Los Angeles is an unusual city, in that it’s less one large city and more the collection of 88 smaller ones stitched together to make up LA County. If you think LA is a sprawling mess without a core, you’d be pretty much right. This was exacerbated by not having much of a downtown to speak of. But the latter half of this decade has seen that change dramatically—DTLA’s current building boom is larger than any it has experienced in the last century, bringing hotels, businesses, residential towers, and, yes, great restaurants.

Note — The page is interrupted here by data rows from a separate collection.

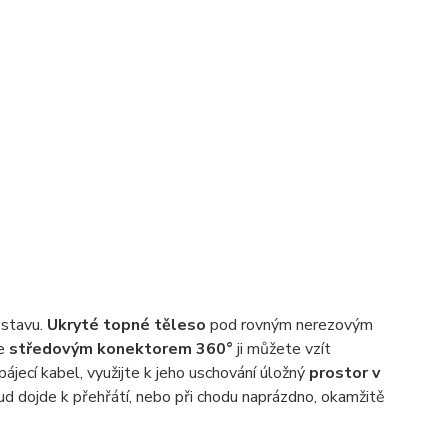
 stavu.
Ukryté topné těleso
pod rovným nerezovým
Se
středovým konektorem 360°
ji můžete vzít
ájecí kabel, využijte k jeho uschování úložný
prostor v
ud dojde k přehřátí, nebo při chodu naprázdno, okamžitě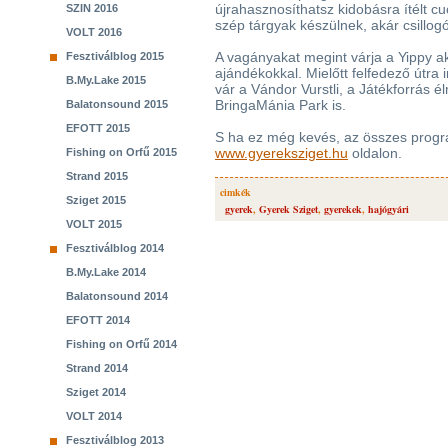
újrahasznosíthatsz kidobásra ítélt c
SZIN 2016
szép tárgyak készülnek, akár csillo
VOLT 2016
A vagányakat megint várja a Yippy ak
Fesztiválblog 2015
ajándékokkal. Mielőtt felfedező útra
B.My.Lake 2015
vár a Vándor Vurstli, a Játékforrás
BringaMánia Park is.
Balatonsound 2015
EFOTT 2015
S ha ez még kevés, az összes progr
www.gyereksziget.hu
oldalon.
Fishing on Orfű 2015
Strand 2015
cimkék
Sziget 2015
gyerek
,
Gyerek Sziget
,
gyerekek
,
hajógyári
VOLT 2015
Fesztiválblog 2014
B.My.Lake 2014
Balatonsound 2014
EFOTT 2014
Fishing on Orfű 2014
Strand 2014
Sziget 2014
VOLT 2014
Fesztiválblog 2013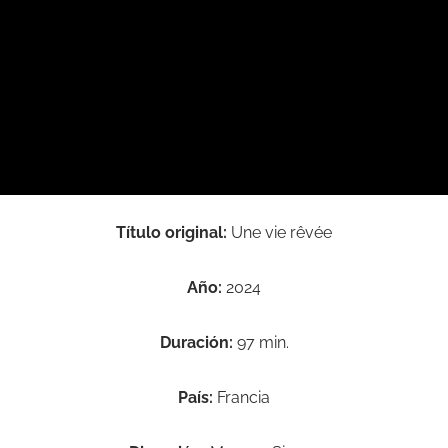
Título original:
Une vie rêvée
Año:
2024
Duración:
97 min.
País:
Francia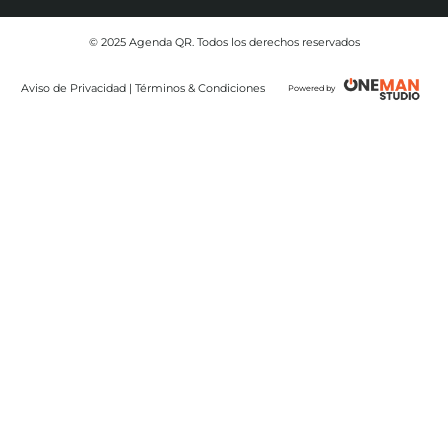
© 2025 Agenda QR. Todos los derechos reservados
Aviso de Privacidad | Términos & Condiciones
Powered by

In a city where there’s no dearth of amazing Mexican food, it can be difficult to stand out. Why spend more when you can go to a great taco truck and get something pretty great? Chef Ray Garcia’s Broken Spanish is the perfect rebuttal. He takes a lifetime of growing up in Los Angeles, then combines it with training in some great kitchens and a keen eye for shopping Southern California farmer’s markets to create an extraordinary take on modern Mexican cuisine.

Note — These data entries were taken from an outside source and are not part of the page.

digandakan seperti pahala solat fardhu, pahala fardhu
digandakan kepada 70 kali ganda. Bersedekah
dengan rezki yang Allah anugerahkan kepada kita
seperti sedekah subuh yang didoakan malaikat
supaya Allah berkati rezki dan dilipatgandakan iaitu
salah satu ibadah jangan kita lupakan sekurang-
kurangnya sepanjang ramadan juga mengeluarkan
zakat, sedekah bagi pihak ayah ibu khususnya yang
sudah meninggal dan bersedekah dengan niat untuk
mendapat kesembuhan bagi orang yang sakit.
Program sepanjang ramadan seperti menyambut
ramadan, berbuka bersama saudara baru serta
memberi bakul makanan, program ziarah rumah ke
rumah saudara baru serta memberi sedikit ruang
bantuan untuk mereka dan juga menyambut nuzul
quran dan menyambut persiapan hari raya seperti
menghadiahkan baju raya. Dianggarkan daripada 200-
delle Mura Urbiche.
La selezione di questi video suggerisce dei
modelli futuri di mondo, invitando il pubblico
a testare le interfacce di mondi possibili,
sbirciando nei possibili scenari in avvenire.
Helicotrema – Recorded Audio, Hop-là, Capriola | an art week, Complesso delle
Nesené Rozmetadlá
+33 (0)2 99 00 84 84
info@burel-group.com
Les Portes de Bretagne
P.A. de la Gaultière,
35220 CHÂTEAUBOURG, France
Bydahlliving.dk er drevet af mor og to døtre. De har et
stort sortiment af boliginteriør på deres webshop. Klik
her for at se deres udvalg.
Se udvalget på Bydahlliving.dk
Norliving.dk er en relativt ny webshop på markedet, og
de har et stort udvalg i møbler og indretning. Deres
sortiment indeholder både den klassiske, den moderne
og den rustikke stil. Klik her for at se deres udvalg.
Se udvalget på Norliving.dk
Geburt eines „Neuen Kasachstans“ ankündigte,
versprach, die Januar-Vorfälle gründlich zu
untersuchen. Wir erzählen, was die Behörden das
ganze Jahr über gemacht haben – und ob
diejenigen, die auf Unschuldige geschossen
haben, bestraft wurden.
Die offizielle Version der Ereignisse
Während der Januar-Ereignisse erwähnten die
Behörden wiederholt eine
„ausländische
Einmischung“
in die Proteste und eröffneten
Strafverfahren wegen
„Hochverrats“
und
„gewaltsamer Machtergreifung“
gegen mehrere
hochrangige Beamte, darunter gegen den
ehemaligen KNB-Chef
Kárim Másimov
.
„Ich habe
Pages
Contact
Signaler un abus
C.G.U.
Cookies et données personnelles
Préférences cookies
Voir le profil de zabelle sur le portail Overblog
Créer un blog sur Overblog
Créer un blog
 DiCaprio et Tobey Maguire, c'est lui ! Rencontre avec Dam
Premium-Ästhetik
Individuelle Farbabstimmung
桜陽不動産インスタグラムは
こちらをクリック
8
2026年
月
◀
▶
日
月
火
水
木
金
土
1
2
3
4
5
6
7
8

At Broken Spanish, you’re not going to get GMO tortillas, but rather a heritage corn version that you can slather with whipped carnitas fat. Instead of the tamale you’re used to, there’s one filled with tender lamb neck and sprinkled with Oaxacan cheese. And these aren’t just cheese enchiladas, but they’re stuffed with duck confit. It’s a beautiful testament to how rich, dynamic, and creative Mexican food can be. Besides: At the taco truck, you can’t get mezcal cocktails.
When chef Steve Samson opened Sotto in Los Angeles, he knew he was breaking his mother’s heart. The restaurant’s menu, all the way down to the wine, was devoted to the cuisine of Southern Italy, eschewing the traditions of his Northern Italian mother. But at his newest restaurant, Rossoblu, he’s brought the dishes of her native Bologna to Downtown L.A. Inside what used to be the city’s oldest produce market, Samson serves exceptional pasta dishes like Nonna’s Tagliatele al Ragu Bolognese, where he coats ribbons of fresh, house-made pasta with a sauce of beef and pork. Pair that with a board of excellent salumi, Santa Barbara spot prawns grilled over an open flame, and a glass of Lambrusco and you’d be convinced a meal this delicious would get him back in his mother’s good graces.
Known for his two-Michelin-star Providence and his affinity for seafood, chef Michael Cimarusti‘s newest restaurant strips away the trappings of fine dining for a homier affair. At Best Girl in Downtown L.A.’s Ace Hotel, he—along with his wife and chef, Crisi Echiverri—pays homage to his adopted city. The menu draws from the myriad cultures that converge in Southern California, from Mexican to Italian to Japanese and more. Start with the crudo with avocado, aonori, and jalapeno, and the chickpea socca. And you can’t really go wrong on any of the mains, the jidori chicken is perfectly seasoned and the burger has a rich umami flavor that makes it sneakily one of the better ones in this burger-obsessed town.
As for the name, it’s also a nod to Tinseltown. Located next to the original United Artists Theatre, the restaurant needed a name, so the team dug into the theater’s history. “On October 31, 1927, the first film that was shown there was Mary Pickford’s My Best Girl,” Cimarusti says. “The more we all talked about it, the more we all liked it, and we went with Best Girl. So 90 years later, to the day, the restaurant Best Girl debuted here at the Ace.”
Combining their Indian roots with a Canadian upbringing and some French culinary techniques, the brothers Mahendro—Nakul and Arjun—led by their chef father Pawan, have created Badmaash, an Indian gastropub that both embraces and subverts tradition. You can get excellent versions of classics like samosas, butter chicken, and chicken tikka masala, but they also want to show off the diversity of flavors from the Indian subcontinent and their own food preferences.
Their fish moilee expresses the more delicate flavors you can get in the southern coastal state of Kerala. And dishes like their fried chicken sandwich with paprika masala and their chicken tikka poutine shows their fun twist on Indian spices—as well as their Canadian upbringing.